I told Timmy and he said there wasn't enough sugar and all that water
would do us no good without sugar. He said, "Those two little
Yankee hoboes from Michigan are not going to slurp up our good southern
water and I mean it. Now stop nagging me about fighting them off!" "What
pointless behavior," I exclaimed, "I had a huge cannister of
sugar there in the kitchen." "Timmy
wouldn't have believed it," she said, then hung her little head and
sobbed. If you've never seen a hummingbird sob you may never know the
meaning of true grief. I
asked her to tell me about his last moments and she said, "He flew
alright for a while, then I saw him losing altitude. I flew up beside
him and asked what was wrong. He said he was getting tired and just
wanted to give up. I begged him to keep trying. I thought I would die
when he made the final plunge.
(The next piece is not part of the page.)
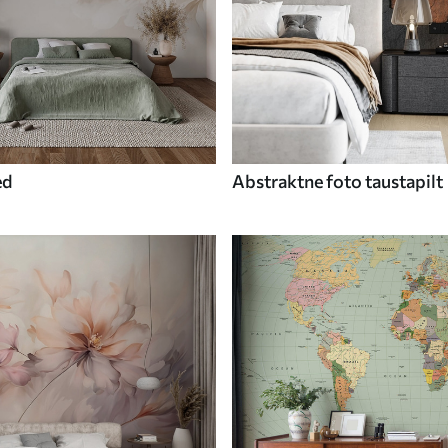
ed
Abstraktne foto taustapilt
When he hit the water he didn't even make
a splash. There's something heartbreaking about living a long life
and then not even making a little splash at the end." I
asked if she'd found a new mate. She said, "Yes, he is a lot
younger but it looks like he is no different than Timmy. I told him what
happened to Timmy and yet he is still fighting every bird that comes
near your feeder. Here we are close to time for the long flight south
and he has wasted most of his belly in hostile behavior." Suddenly
I started feeling superior to hummingbirds and said, "Lulu, how
could Timmy be so stupid, fighting like a maniac over nothing! When will
you hummingbirds conquer these insecurities and fears that make you lash
out at each other?" Lulu
look perplexed. "You really don't know, do you?" "Know
what?" I asked. "That
all of us have become what we are by watching humans. You've been
killing each other all along. Sometimes over a dollar and sometimes over
things that are downright ridiculous. Timmy was just as smart as you,
Mr. Roberts." Miffed,
I went inside and read the paper. Sure enough there was a story about
people fighting over water out in the west. On every page there were
killings, rapes, robberies and every kind of insane behavior you can
imagine. And, of course, a crazy war." I
went back outside and apologized to Lulu. I sure am glad she can't read.